=== EXCERPTED TEXT ===

The reasoning behind PMR’s opposition

For two weeks in November 2007, anti-war activists organizing as Port Militarization Resistance (PMR) literally laid their bodies in the street, on the ground, and against the gate in opposition to continued U.S. war and occupation when local government attempted to militarize their port and city streets. PMR is a movement with many affinity groups and individuals who joined in 2007 to resist the militarization of our community in our names.

Now, nearly a decade later, the cash-strapped Port of Olympia is again considering military shipments through the Port and city streets. And once again, PMR is organizing in opposition to complicity in the illegal and immoral war represented by these shipments. Some activists opposing port militarization are focusing on transforming the port’s economy to avoid any future such military shipments.

Regardless of affinity, activists emphasize their resistance is not toward service members, but in opposition to the wars that began in Iraq and Afghanistan and that have evolved under the Obama administration to interventionism across the world. PMR strongly disagrees with any suggestions that the wars are “over.”

As the Port of Olympia again seeks to introduce military shipments through this community with a large population opposed to U.S. global aggression, it would seem to behoove the port commissioners to consider the costs incurred in 2007. News reports noted hundreds of thousands of dollars spent on police actions that abused citizens exercising their free speech and assembly rights. The City of Olympia reported police costs amounting to $112,168 with a $42,000 shortfall to be billed to Department of Defense. The city also incurred significant legal costs associated with civil complaints brought by citizens for civil rights violations.

=== DATA EXCERPTS ===

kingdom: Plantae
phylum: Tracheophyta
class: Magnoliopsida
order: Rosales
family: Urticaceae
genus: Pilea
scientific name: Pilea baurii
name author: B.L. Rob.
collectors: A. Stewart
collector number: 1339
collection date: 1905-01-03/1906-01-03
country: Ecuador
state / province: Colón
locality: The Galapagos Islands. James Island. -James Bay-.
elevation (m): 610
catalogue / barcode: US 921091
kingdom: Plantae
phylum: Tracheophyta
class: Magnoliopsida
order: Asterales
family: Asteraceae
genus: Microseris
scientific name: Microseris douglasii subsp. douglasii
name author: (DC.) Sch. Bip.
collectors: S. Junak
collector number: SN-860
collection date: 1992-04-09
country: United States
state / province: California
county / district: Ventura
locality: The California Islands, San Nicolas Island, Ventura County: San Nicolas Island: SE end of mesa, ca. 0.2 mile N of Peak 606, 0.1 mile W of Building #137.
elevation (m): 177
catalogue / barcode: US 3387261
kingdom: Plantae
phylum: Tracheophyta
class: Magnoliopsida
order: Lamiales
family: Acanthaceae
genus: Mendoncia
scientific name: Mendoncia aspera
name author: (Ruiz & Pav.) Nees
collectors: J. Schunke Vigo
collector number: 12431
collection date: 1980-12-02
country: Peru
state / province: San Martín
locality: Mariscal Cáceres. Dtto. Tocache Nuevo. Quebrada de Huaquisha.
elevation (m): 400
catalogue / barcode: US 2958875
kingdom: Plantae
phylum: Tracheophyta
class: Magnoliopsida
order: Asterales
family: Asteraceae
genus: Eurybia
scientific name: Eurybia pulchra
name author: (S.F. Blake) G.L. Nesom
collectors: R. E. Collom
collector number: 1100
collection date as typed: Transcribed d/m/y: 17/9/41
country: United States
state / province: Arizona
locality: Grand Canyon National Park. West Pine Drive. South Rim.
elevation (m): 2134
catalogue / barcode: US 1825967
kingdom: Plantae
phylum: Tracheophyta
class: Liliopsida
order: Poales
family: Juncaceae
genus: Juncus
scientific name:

===

### WHAT YOU WILL DO
Please write out the whole text on PMR's opposition to port militarization, word for word. The listing above comes from a separate source.

### OUTPUT
The reasoning behind PMR’s opposition

For two weeks in November 2007, anti-war activists organizing as Port Militarization Resistance (PMR) literally laid their bodies in the street, on the ground, and against the gate in opposition to continued U.S. war and occupation when local government attempted to militarize their port and city streets. PMR is a movement with many affinity groups and individuals who joined in 2007 to resist the militarization of our community in our names.

Now, nearly a decade later, the cash-strapped Port of Olympia is again considering military shipments through the Port and city streets. And once again, PMR is organizing in opposition to complicity in the illegal and immoral war represented by these shipments. Some activists opposing port militarization are focusing on transforming the port’s economy to avoid any future such military shipments.

Regardless of affinity, activists emphasize their resistance is not toward service members, but in opposition to the wars that began in Iraq and Afghanistan and that have evolved under the Obama administration to interventionism across the world. PMR strongly disagrees with any suggestions that the wars are “over.”

As the Port of Olympia again seeks to introduce military shipments through this community with a large population opposed to U.S. global aggression, it would seem to behoove the port commissioners to consider the costs incurred in 2007. News reports noted hundreds of thousands of dollars spent on police actions that abused citizens exercising their free speech and assembly rights. The City of Olympia reported police costs amounting to $112,168 with a $42,000 shortfall to be billed to Department of Defense. The city also incurred significant legal costs associated with civil complaints brought by citizens for civil rights violations.